* How to complete this task *
What lines in the entries below contain the word "source"? Copy all of them.

################

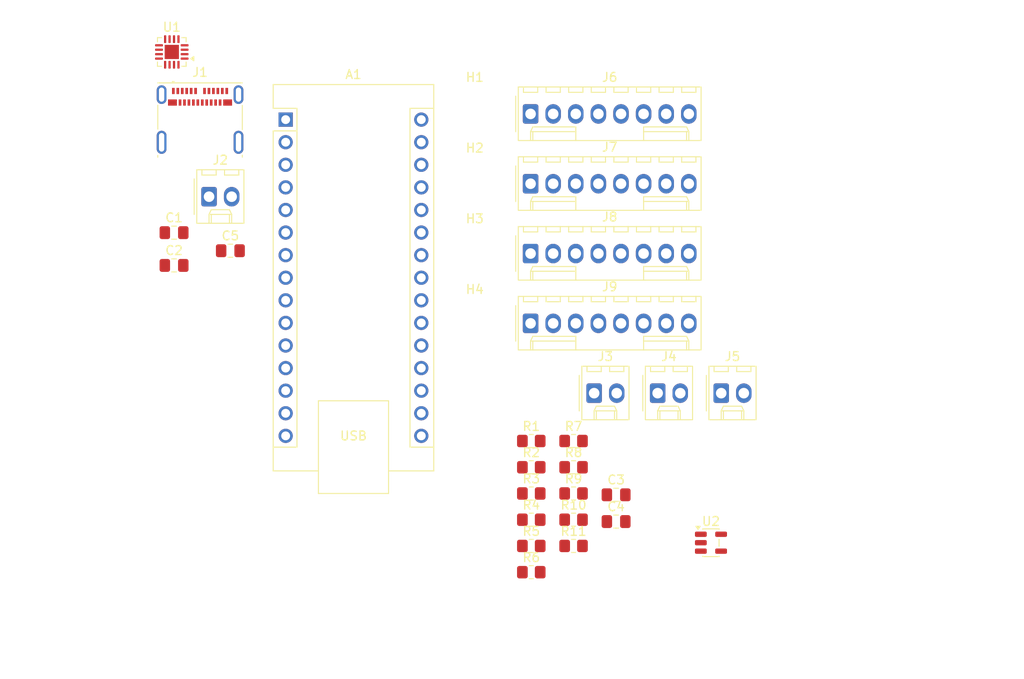
<source format=kicad_pcb>
(kicad_pcb
	(version 20241229)
	(generator "pcbnew")
	(generator_version "9.0")
	(general
		(thickness 1.6)
		(legacy_teardrops no)
	)
	(paper "A4")
	(layers
		(0 "F.Cu" signal)
		(2 "B.Cu" signal)
		(9 "F.Adhes" user "F.Adhesive")
		(11 "B.Adhes" user "B.Adhesive")
		(13 "F.Paste" user)
		(15 "B.Paste" user)
		(5 "F.SilkS" user "F.Silkscreen")
		(7 "B.SilkS" user "B.Silkscreen")
		(1 "F.Mask" user)
		(3 "B.Mask" user)
		(17 "Dwgs.User" user "User.Drawings")
		(19 "Cmts.User" user "User.Comments")
		(21 "Eco1.User" user "User.Eco1")
		(23 "Eco2.User" user "User.Eco2")
		(25 "Edge.Cuts" user)
		(27 "Margin" user)
		(31 "F.CrtYd" user "F.Courtyard")
		(29 "B.CrtYd" user "B.Courtyard")
		(35 "F.Fab" user)
		(33 "B.Fab" user)
		(39 "User.1" user)
		(41 "User.2" user)
		(43 "User.3" user)
		(45 "User.4" user)
	)
	(setup
		(pad_to_mask_clearance 0)
		(allow_soldermask_bridges_in_footprints no)
		(tenting front back)
		(pcbplotparams
			(layerselection 0x00000000_00000000_55555555_5755f5ff)
			(plot_on_all_layers_selection 0x00000000_00000000_00000000_00000000)
			(disableapertmacros no)
			(usegerberextensions no)
			(usegerberattributes yes)
			(usegerberadvancedattributes yes)
			(creategerberjobfile yes)
			(dashed_line_dash_ratio 12.000000)
			(dashed_line_gap_ratio 3.000000)
			(svgprecision 4)
			(plotframeref no)
			(mode 1)
			(useauxorigin no)
			(hpglpennumber 1)
			(hpglpenspeed 20)
			(hpglpendiameter 15.000000)
			(pdf_front_fp_property_popups yes)
			(pdf_back_fp_property_popups yes)
			(pdf_metadata yes)
			(pdf_single_document no)
			(dxfpolygonmode yes)
			(dxfimperialunits yes)
			(dxfusepcbnewfont yes)
			(psnegative no)
			(psa4output no)
			(plot_black_and_white yes)
			(sketchpadsonfab no)
			(plotpadnumbers no)
			(hidednponfab no)
			(sketchdnponfab yes)
			(crossoutdnponfab yes)
			(subtractmaskfromsilk no)
			(outputformat 1)
			(mirror no)
			(drillshape 1)
			(scaleselection 1)
			(outputdirectory "")
		)
	)
	(net 0 "")
	(net 1 "unconnected-(A1-B1-Pad28)")
	(net 2 "unconnected-(A1-A7-Pad26)")
	(net 3 "unconnected-(A1-D3-Pad6)")
	(net 4 "Net-(A1-D11{slash}COPI)")
	(net 5 "/CS_IMU1")
	(net 6 "unconnected-(A1-D1{slash}TX-Pad1)")
	(net 7 "GND")
	(net 8 "unconnected-(A1-A1-Pad20)")
	(net 9 "unconnected-(A1-VUSB{slash}5V-Pad27)")
	(net 10 "/FSYNC")
	(net 11 "unconnected-(A1-A0-Pad19)")
	(net 12 "unconnected-(A1-A2-Pad21)")
	(net 13 "unconnected-(A1-VIN-Pad30)")
	(net 14 "unconnected-(A1-B0-Pad18)")
	(net 15 "unconnected-(A1-D0{slash}RX-Pad2)")
	(net 16 "Net-(A1-D12{slash}CIPO)")
	(net 17 "Net-(A1-D13{slash}SCK)")
	(net 18 "unconnected-(A1-A3-Pad22)")
	(net 19 "unconnected-(A1-SCL{slash}A5-Pad24)")
	(net 20 "/CS_IMU3")
	(net 21 "unconnected-(A1-A6-Pad25)")
	(net 22 "unconnected-(A1-SDA{slash}A4-Pad23)")
	(net 23 "/CS_IMU2")
	(net 24 "/INT")
	(net 25 "/CS_IMU4")
	(net 26 "unconnected-(A1-D4-Pad7)")
	(net 27 "unconnected-(A1-D2-Pad5)")
	(net 28 "unconnected-(A1-~{RESET}-Pad3)")
	(net 29 "unconnected-(A1-3V3-Pad17)")
	(net 30 "/VDD5V")
	(net 31 "/VSYS")
	(net 32 "+3V3_MAIN")
	(net 33 "/VBAT")
	(net 34 "Net-(J1-CC2)")
	(net 35 "unconnected-(J1-D+-PadB6)")
	(net 36 "unconnected-(J1-SBU2-PadB8)")
	(net 37 "unconnected-(J1-SBU1-PadA8)")
	(net 38 "unconnected-(J1-D+-PadA6)")
	(net 39 "unconnected-(J1-D--PadB7)")
	(net 40 "unconnected-(J1-D--PadA7)")
	(net 41 "Net-(J1-CC1)")
	(net 42 "Net-(J3-Pin_1)")
	(net 43 "Net-(J4-Pin_1)")
	(net 44 "Net-(J5-Pin_1)")
	(net 45 "/SPI_MOSI")
	(net 46 "/SPI_SCLK")
	(net 47 "/SPI_MISO")
	(net 48 "Net-(U1-ILIM)")
	(net 49 "Net-(U1-ISET)")
	(net 50 "Net-(U1-TS)")
	(net 51 "unconnected-(U1-ITERM-Pad15)")
	(net 52 "unconnected-(U1-TMR-Pad14)")
	(net 53 "unconnected-(U1-~{PGOOD}-Pad7)")
	(net 54 "unconnected-(U1-~{CHG}-Pad9)")
	(net 55 "unconnected-(U2-NC-Pad4)")
	(footprint "Connector_Molex:Molex_KK-254_AE-6410-02A_1x02_P2.54mm_Vertical" (layer "F.Cu") (at 112.009 85.237))
	(footprint "Connector_Molex:Molex_KK-254_AE-6410-02A_1x02_P2.54mm_Vertical" (layer "F.Cu") (at 162.4175 107.33))
	(footprint "Resistor_SMD:R_0805_2012Metric_Pad1.20x1.40mm_HandSolder" (layer "F.Cu") (at 148.2175 118.61))
	(footprint "Resistor_SMD:R_0805_2012Metric_Pad1.20x1.40mm_HandSolder" (layer "F.Cu") (at 152.9675 124.51))
	(footprint "Capacitor_SMD:C_0805_2012Metric_Pad1.18x1.45mm_HandSolder" (layer "F.Cu") (at 157.7475 118.76))
	(footprint "Resistor_SMD:R_0805_2012Metric_Pad1.20x1.40mm_HandSolder" (layer "F.Cu") (at 152.9675 115.66))
	(footprint "Capacitor_SMD:C_0805_2012Metric_Pad1.18x1.45mm_HandSolder" (layer "F.Cu") (at 157.7475 121.77))
	(footprint "Resistor_SMD:R_0805_2012Metric_Pad1.20x1.40mm_HandSolder" (layer "F.Cu") (at 152.9675 118.61))
	(footprint "Resistor_SMD:R_0805_2012Metric_Pad1.20x1.40mm_HandSolder" (layer "F.Cu") (at 152.9675 121.56))
	(footprint "Connector_Molex:Molex_KK-254_AE-6410-08A_1x08_P2.54mm_Vertical" (layer "F.Cu") (at 148.1375 91.63))
	(footprint "Connector_Molex:Molex_KK-254_AE-6410-08A_1x08_P2.54mm_Vertical" (layer "F.Cu") (at 148.1375 83.78))
	(footprint "Capacitor_SMD:C_0805_2012Metric_Pad1.18x1.45mm_HandSolder" (layer "F.Cu") (at 114.4055 91.313))
	(footprint "MountingHole:MountingHole_3.2mm_M3" (layer "F.Cu") (at 141.8675 75.96))
	(footprint "Module:Arduino_Nano" (layer "F.Cu") (at 120.6175 76.57))
	(footprint "Connector_Molex:Molex_KK-254_AE-6410-08A_1x08_P2.54mm_Vertical" (layer "F.Cu") (at 148.1375 75.93))
	(footprint "Capacitor_SMD:C_0805_2012Metric_Pad1.18x1.45mm_HandSolder" (layer "F.Cu") (at 108.077 89.281))
	(footprint "Capacitor_SMD:C_0805_2012Metric_Pad1.18x1.45mm_HandSolder" (layer "F.Cu") (at 108.077 92.964))
	(footprint "MountingHole:MountingHole_3.2mm_M3" (layer "F.Cu") (at 141.8675 91.86))
	(footprint "Connector_Molex:Molex_KK-254_AE-6410-08A_1x08_P2.54mm_Vertical" (layer "F.Cu") (at 148.1375 99.48))
	(footprint "Resistor_SMD:R_0805_2012Metric_Pad1.20x1.40mm_HandSolder" (layer "F.Cu") (at 148.2175 115.66))
	(footprint "Resistor_SMD:R_0805_2012Metric_Pad1.20x1.40mm_HandSolder" (layer "F.Cu") (at 152.9675 112.71))
	(footprint "MountingHole:MountingHole_3.2mm_M3" (layer "F.Cu") (at 141.8675 99.81))
	(footprint "Package_DFN_QFN:VQFN-16-1EP_3x3mm_P0.5mm_EP1.6x1.6mm" (layer "F.Cu") (at 107.823 68.961 180))
	(footprint "Connector_USB:USB_C_Receptacle_Molex_105450-0101" (layer "F.Cu") (at 110.998 76.565))
	(footprint "Resistor_SMD:R_0805_2012Metric_Pad1.20x1.40mm_HandSolder" (layer "F.Cu") (at 148.2175 124.51))
	(footprint "Resistor_SMD:R_0805_2012Metric_Pad1.20x1.40mm_HandSolder" (layer "F.Cu") (at 148.2175 127.46))
	(footprint "Resistor_SMD:R_0805_2012Metric_Pad1.20x1.40mm_HandSolder" (layer "F.Cu") (at 148.2175 112.71))
	(footprint "Connector_Molex:Molex_KK-254_AE-6410-02A_1x02_P2.54mm_Vertical" (layer "F.Cu") (at 169.5575 107.33))
	(footprint "Package_TO_SOT_SMD:SOT-23-5" (layer "F.Cu") (at 168.4075 124.145))
	(footprint "MountingHole:MountingHole_3.2mm_M3" (layer "F.Cu") (at 141.8675 83.91))
	(footprint "Resistor_SMD:R_0805_2012Metric_Pad1.20x1.40mm_HandSolder" (layer "F.Cu") (at 148.2175 121.56))
	(footprint "Connector_Molex:Molex_KK-254_AE-6410-02A_1x02_P2.54mm_Vertical" (layer "F.Cu") (at 155.2775 107.33))
	(zone
		(net 7)
		(net_name "GND")
		(layers "F.Cu" "B.Cu")
		(uuid "b41b4294-e351-419c-897b-a18b0ff3b021")
		(hatch edge 0.5)
		(connect_pads
			(clearance 0.5)
		)
		(min_thickness 0.25)
		(filled_areas_thickness no)
		(fill
			(thermal_gap 0.5)
			(thermal_bridge_width 0.5)
		)
		(polygon
			(pts
				(xy 88.773 63.119) (xy 203.581 63.5) (xy 202.946 139.446) (xy 88.519 139.446) (xy 88.9 63.373) (xy 88.9 63.246)
			)
		)
	)
	(embedded_fonts no)
)

</source>
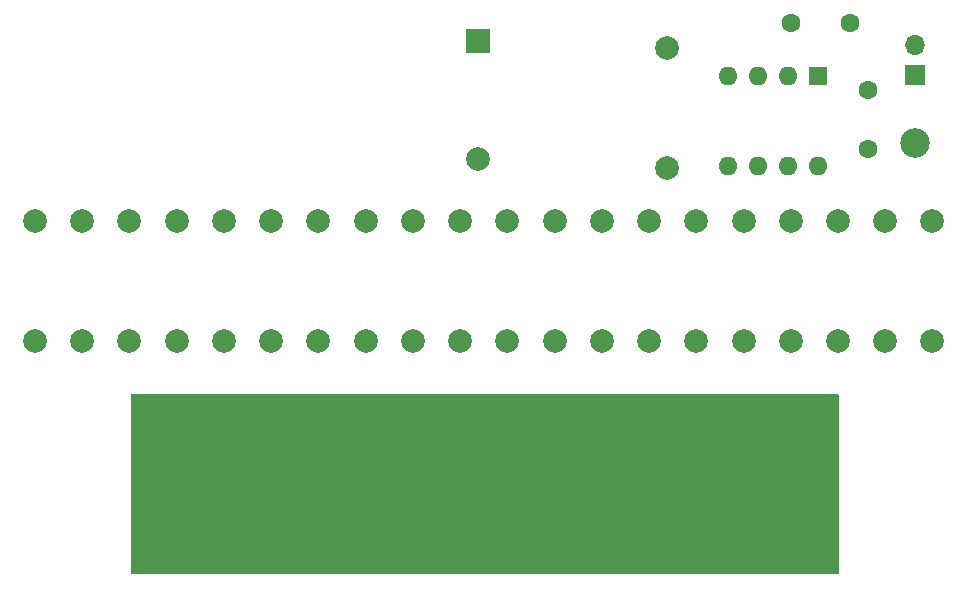
<source format=gbr>
%TF.GenerationSoftware,KiCad,Pcbnew,7.0.2-0*%
%TF.CreationDate,2023-08-10T16:02:37+01:00*%
%TF.ProjectId,pcb-stylophone_v2_to_make,7063622d-7374-4796-9c6f-70686f6e655f,rev?*%
%TF.SameCoordinates,Original*%
%TF.FileFunction,Soldermask,Top*%
%TF.FilePolarity,Negative*%
%FSLAX46Y46*%
G04 Gerber Fmt 4.6, Leading zero omitted, Abs format (unit mm)*
G04 Created by KiCad (PCBNEW 7.0.2-0) date 2023-08-10 16:02:37*
%MOMM*%
%LPD*%
G01*
G04 APERTURE LIST*
%ADD10R,1.600000X1.600000*%
%ADD11O,1.600000X1.600000*%
%ADD12C,2.000000*%
%ADD13R,2.000000X2.000000*%
%ADD14C,2.500000*%
%ADD15C,1.600000*%
%ADD16R,1.700000X1.700000*%
%ADD17O,1.700000X1.700000*%
G04 APERTURE END LIST*
D10*
%TO.C,U1*%
X155800000Y-104480000D03*
D11*
X153260000Y-104480000D03*
X150720000Y-104480000D03*
X148180000Y-104480000D03*
X148180000Y-112100000D03*
X150720000Y-112100000D03*
X153260000Y-112100000D03*
X155800000Y-112100000D03*
%TD*%
D12*
%TO.C,R16*%
X109500000Y-116700000D03*
X109500000Y-126860000D03*
%TD*%
%TO.C,R2*%
X165500000Y-116700000D03*
X165500000Y-126860000D03*
%TD*%
D13*
%TO.C,LS1*%
X127000000Y-101500000D03*
D12*
X127000000Y-111500000D03*
%TD*%
%TO.C,R18*%
X101500000Y-116700000D03*
X101500000Y-126860000D03*
%TD*%
%TO.C,R17*%
X105500000Y-116700000D03*
X105500000Y-126860000D03*
%TD*%
%TO.C,R20*%
X93500000Y-116700000D03*
X93500000Y-126860000D03*
%TD*%
%TO.C,R13*%
X121500000Y-116700000D03*
X121500000Y-126860000D03*
%TD*%
D14*
%TO.C,J22*%
X164000000Y-110100000D03*
%TD*%
D15*
%TO.C,C2*%
X153500000Y-100000000D03*
X158500000Y-100000000D03*
%TD*%
D12*
%TO.C,R11*%
X129500000Y-116700000D03*
X129500000Y-126860000D03*
%TD*%
D16*
%TO.C,J1*%
X164000000Y-104375000D03*
D17*
X164000000Y-101835000D03*
%TD*%
D12*
%TO.C,R10*%
X133500000Y-116700000D03*
X133500000Y-126860000D03*
%TD*%
%TO.C,R8*%
X141500000Y-116700000D03*
X141500000Y-126860000D03*
%TD*%
%TO.C,R12*%
X125500000Y-116700000D03*
X125500000Y-126860000D03*
%TD*%
%TO.C,R1*%
X143000000Y-112200000D03*
X143000000Y-102040000D03*
%TD*%
%TO.C,R15*%
X113500000Y-116700000D03*
X113500000Y-126860000D03*
%TD*%
%TO.C,R6*%
X149500000Y-116700000D03*
X149500000Y-126860000D03*
%TD*%
D15*
%TO.C,C1*%
X160000000Y-110600000D03*
X160000000Y-105600000D03*
%TD*%
D12*
%TO.C,R19*%
X97500000Y-116700000D03*
X97500000Y-126860000D03*
%TD*%
%TO.C,R3*%
X161500000Y-116700000D03*
X161500000Y-126860000D03*
%TD*%
%TO.C,R4*%
X157500000Y-116700000D03*
X157500000Y-126860000D03*
%TD*%
%TO.C,R21*%
X89500000Y-116700000D03*
X89500000Y-126860000D03*
%TD*%
%TO.C,R7*%
X145500000Y-116700000D03*
X145500000Y-126860000D03*
%TD*%
%TO.C,R9*%
X137500000Y-116700000D03*
X137500000Y-126860000D03*
%TD*%
%TO.C,R5*%
X153500000Y-116700000D03*
X153500000Y-126860000D03*
%TD*%
%TO.C,R14*%
X117500000Y-116700000D03*
X117500000Y-126860000D03*
%TD*%
G36*
X157518195Y-131407536D02*
G01*
X157532825Y-131413596D01*
X157579351Y-131453333D01*
X157586402Y-131467171D01*
X157592463Y-131481802D01*
X157600000Y-131519691D01*
X157600000Y-146480308D01*
X157592463Y-146518197D01*
X157586402Y-146532828D01*
X157546663Y-146579352D01*
X157532830Y-146586401D01*
X157518200Y-146592462D01*
X157480309Y-146600000D01*
X97719691Y-146600000D01*
X97681802Y-146592463D01*
X97667171Y-146586402D01*
X97620647Y-146546663D01*
X97613595Y-146532823D01*
X97607535Y-146518192D01*
X97600000Y-146480308D01*
X97600000Y-131519691D01*
X97607535Y-131481807D01*
X97613595Y-131467176D01*
X97653331Y-131420650D01*
X97667176Y-131413595D01*
X97681807Y-131407535D01*
X97719691Y-131400000D01*
X157480309Y-131400000D01*
X157518195Y-131407536D01*
G37*
M02*

</source>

################

* Response to this exercise *
<source format=kicad_pcb>
</source>
<source format=gbr>
</source>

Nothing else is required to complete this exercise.